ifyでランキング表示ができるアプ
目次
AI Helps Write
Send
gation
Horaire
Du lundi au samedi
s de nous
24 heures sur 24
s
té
* * *
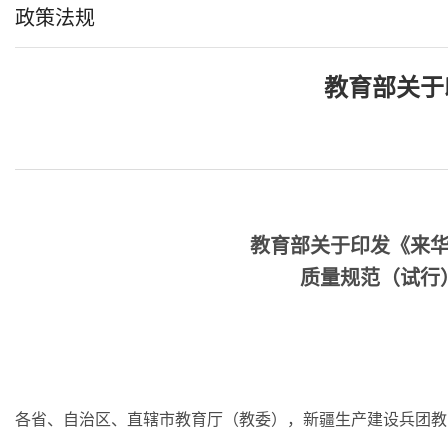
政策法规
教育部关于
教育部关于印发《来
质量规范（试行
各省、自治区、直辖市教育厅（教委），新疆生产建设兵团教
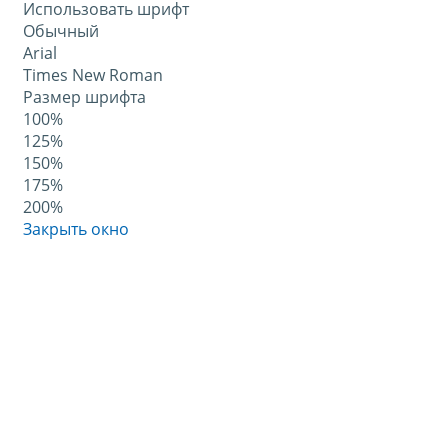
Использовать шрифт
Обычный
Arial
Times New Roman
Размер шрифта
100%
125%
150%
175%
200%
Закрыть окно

» What is required:
An exact copy of the lines above from the one with "各省、自治区、直辖市教育厅（教委），新疆生产建设兵团教" up to and including the one with "Закрыть окно" is required; reproduce only those lines, omitting all pictures.

» Answer to this task:
各省、自治区、直辖市教育厅（教委），新疆生产建设兵团教
Использовать шрифт
Обычный
Arial
Times New Roman
Размер шрифта
100%
125%
150%
175%
200%
Закрыть окно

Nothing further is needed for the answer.